= Beginning of Section =

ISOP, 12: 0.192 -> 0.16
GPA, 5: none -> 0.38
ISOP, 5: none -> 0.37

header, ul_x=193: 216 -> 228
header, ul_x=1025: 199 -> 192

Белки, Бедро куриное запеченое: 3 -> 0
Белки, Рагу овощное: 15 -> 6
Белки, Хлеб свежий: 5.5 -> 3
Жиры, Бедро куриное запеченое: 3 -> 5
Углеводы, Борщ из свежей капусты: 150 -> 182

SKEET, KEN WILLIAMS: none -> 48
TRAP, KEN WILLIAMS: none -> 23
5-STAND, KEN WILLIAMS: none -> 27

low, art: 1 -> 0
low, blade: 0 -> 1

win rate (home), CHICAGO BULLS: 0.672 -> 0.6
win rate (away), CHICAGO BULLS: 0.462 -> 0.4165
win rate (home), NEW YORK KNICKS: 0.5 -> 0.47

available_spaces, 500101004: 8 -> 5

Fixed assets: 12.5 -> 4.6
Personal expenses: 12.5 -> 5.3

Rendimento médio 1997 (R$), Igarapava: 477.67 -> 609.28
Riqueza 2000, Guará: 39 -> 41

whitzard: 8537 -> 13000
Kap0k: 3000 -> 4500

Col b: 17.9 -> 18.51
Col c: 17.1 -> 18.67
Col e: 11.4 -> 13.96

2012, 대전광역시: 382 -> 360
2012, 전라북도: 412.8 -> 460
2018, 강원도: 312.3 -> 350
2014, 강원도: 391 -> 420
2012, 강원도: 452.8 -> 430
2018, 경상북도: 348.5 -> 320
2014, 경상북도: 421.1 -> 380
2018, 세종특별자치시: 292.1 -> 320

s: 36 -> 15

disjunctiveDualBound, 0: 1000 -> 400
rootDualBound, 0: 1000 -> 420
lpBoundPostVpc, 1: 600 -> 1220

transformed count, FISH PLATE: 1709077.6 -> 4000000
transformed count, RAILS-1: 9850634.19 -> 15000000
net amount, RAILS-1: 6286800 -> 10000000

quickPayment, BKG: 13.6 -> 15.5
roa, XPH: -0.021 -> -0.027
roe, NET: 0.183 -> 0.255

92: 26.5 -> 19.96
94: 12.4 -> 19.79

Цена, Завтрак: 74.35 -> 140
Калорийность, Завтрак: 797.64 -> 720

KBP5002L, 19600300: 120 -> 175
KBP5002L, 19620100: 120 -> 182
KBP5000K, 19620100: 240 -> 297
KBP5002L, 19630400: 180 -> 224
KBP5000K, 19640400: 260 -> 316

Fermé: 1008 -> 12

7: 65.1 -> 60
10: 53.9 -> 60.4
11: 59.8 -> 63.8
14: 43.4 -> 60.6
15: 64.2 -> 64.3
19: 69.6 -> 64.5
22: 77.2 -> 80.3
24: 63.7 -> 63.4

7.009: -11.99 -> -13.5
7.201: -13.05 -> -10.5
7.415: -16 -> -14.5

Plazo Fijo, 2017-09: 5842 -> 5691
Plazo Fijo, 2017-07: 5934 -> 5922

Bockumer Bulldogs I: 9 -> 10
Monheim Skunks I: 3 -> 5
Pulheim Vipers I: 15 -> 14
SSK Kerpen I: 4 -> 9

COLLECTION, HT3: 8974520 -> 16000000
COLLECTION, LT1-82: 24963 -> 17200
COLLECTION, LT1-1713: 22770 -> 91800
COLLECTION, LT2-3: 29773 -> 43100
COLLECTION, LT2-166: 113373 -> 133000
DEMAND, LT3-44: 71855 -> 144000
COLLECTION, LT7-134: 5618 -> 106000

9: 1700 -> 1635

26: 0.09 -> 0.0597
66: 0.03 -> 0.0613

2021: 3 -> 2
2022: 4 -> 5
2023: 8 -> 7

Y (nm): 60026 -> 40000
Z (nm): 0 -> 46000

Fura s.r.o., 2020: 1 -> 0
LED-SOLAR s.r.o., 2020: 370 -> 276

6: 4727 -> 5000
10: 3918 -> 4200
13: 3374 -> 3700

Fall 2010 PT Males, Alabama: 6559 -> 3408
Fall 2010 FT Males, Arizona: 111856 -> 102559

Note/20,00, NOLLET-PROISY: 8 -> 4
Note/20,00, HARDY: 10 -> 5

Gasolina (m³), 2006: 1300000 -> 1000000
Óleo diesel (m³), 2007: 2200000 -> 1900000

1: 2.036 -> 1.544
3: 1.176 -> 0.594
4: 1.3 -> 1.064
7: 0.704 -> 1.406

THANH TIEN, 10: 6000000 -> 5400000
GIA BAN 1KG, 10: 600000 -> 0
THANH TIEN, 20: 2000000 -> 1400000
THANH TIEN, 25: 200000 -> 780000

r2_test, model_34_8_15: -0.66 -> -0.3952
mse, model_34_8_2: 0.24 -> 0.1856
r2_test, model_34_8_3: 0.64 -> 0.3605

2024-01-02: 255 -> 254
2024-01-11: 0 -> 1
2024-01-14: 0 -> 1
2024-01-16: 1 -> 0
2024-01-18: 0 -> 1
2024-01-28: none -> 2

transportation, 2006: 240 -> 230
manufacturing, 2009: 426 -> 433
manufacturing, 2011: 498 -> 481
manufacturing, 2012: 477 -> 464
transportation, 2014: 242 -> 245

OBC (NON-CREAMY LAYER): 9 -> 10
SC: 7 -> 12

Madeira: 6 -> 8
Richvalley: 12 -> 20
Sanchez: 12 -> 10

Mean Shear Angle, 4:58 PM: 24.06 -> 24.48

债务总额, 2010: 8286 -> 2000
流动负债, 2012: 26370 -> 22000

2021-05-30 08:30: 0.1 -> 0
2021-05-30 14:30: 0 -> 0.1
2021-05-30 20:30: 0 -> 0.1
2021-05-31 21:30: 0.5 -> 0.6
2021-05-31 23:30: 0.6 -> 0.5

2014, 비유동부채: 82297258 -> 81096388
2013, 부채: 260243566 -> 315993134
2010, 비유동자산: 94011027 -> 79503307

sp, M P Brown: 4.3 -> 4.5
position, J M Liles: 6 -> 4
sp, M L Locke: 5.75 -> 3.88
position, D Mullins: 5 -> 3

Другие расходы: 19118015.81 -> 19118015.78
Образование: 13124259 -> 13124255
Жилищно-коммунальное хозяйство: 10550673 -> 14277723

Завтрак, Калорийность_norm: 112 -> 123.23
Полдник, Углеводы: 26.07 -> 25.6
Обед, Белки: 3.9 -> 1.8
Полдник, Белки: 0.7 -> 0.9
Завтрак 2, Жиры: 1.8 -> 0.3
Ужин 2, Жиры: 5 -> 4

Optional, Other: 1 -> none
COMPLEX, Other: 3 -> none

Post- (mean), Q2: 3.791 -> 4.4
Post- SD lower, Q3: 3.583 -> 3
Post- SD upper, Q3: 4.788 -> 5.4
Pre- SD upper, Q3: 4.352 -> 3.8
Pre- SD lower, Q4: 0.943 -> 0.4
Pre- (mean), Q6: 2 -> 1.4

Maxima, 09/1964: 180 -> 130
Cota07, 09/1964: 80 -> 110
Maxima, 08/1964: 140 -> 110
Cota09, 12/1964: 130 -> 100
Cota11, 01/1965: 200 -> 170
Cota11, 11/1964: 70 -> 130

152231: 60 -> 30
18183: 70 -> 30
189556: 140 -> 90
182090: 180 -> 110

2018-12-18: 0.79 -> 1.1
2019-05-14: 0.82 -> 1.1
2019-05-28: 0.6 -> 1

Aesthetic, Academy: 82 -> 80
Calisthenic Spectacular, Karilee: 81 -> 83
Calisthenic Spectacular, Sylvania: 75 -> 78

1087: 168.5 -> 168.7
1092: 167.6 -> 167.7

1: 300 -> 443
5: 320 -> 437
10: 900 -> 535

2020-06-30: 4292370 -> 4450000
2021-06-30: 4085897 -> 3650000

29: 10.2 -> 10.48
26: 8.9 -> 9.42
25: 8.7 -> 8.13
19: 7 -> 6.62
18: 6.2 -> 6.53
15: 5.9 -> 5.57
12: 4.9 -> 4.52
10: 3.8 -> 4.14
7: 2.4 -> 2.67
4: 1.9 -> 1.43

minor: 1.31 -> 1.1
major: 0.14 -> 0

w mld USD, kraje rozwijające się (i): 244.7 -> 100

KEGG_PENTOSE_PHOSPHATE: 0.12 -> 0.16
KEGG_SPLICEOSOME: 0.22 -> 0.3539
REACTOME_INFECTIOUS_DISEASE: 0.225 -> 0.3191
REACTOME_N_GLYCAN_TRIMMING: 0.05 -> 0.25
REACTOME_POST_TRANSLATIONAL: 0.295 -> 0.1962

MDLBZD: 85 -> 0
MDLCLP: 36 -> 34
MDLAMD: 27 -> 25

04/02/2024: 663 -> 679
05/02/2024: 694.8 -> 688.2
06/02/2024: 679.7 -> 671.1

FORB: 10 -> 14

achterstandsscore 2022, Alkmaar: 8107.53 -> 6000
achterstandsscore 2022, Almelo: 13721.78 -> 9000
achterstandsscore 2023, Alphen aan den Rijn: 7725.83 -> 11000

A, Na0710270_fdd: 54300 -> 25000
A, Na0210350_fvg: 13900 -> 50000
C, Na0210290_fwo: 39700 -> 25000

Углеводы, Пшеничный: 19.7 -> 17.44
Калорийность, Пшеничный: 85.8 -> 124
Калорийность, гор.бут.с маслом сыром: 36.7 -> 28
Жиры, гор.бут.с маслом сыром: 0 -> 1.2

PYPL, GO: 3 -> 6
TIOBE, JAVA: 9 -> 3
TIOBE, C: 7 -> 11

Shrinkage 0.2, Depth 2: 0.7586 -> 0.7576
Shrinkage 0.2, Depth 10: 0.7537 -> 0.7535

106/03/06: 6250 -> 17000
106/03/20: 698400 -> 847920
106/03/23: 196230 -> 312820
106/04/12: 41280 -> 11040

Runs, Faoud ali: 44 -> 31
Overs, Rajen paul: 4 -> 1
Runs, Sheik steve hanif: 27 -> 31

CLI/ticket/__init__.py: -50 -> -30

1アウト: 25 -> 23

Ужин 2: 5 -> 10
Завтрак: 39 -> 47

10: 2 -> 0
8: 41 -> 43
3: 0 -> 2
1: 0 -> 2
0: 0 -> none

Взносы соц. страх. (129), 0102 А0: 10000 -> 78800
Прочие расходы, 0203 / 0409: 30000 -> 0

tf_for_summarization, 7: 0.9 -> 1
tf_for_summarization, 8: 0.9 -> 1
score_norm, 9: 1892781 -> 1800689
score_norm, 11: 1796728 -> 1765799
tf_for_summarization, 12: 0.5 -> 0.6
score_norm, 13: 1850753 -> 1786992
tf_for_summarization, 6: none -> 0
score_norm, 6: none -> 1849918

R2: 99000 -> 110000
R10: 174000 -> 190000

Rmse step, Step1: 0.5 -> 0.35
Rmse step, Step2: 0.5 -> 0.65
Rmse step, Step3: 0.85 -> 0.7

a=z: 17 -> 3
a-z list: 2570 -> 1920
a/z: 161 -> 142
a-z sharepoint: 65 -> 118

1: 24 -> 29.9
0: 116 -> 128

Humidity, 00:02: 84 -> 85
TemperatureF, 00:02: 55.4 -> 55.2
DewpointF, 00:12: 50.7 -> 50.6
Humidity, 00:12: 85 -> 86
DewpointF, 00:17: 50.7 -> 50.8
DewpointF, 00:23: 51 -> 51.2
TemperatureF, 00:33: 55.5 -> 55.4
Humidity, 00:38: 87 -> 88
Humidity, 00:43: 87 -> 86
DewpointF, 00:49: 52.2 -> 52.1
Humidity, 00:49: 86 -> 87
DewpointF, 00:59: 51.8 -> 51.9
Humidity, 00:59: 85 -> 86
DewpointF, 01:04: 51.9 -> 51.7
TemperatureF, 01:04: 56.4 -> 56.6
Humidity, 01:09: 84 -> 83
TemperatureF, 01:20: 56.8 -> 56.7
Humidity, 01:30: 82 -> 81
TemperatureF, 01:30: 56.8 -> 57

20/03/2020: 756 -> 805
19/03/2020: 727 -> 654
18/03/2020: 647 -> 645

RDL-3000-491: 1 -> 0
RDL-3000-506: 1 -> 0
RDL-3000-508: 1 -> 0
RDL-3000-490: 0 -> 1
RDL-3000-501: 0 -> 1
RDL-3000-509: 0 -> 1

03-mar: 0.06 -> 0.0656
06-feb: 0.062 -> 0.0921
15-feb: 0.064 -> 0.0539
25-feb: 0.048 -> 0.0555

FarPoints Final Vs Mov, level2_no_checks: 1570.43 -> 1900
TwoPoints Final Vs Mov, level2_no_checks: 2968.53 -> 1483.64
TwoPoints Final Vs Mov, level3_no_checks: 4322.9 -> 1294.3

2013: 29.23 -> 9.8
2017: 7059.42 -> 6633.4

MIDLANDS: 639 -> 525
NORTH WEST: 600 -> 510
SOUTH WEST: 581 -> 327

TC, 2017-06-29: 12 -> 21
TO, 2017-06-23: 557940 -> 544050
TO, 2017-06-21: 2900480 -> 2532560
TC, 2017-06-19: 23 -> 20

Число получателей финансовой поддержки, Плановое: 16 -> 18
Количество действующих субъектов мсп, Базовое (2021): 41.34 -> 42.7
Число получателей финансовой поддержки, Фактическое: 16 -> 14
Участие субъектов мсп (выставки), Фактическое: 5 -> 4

= End of Section =

▶ What you will do: Set down exactly the lines of the data above, beginning with the line that has "1アウト: 25 -> 23" and ending with the line that has "tf_for_summarization, 8: 0.9 -> 1", and no others.

▶ Result:
1アウト: 25 -> 23

Ужин 2: 5 -> 10
Завтрак: 39 -> 47

10: 2 -> 0
8: 41 -> 43
3: 0 -> 2
1: 0 -> 2
0: 0 -> none

Взносы соц. страх. (129), 0102 А0: 10000 -> 78800
Прочие расходы, 0203 / 0409: 30000 -> 0

tf_for_summarization, 7: 0.9 -> 1
tf_for_summarization, 8: 0.9 -> 1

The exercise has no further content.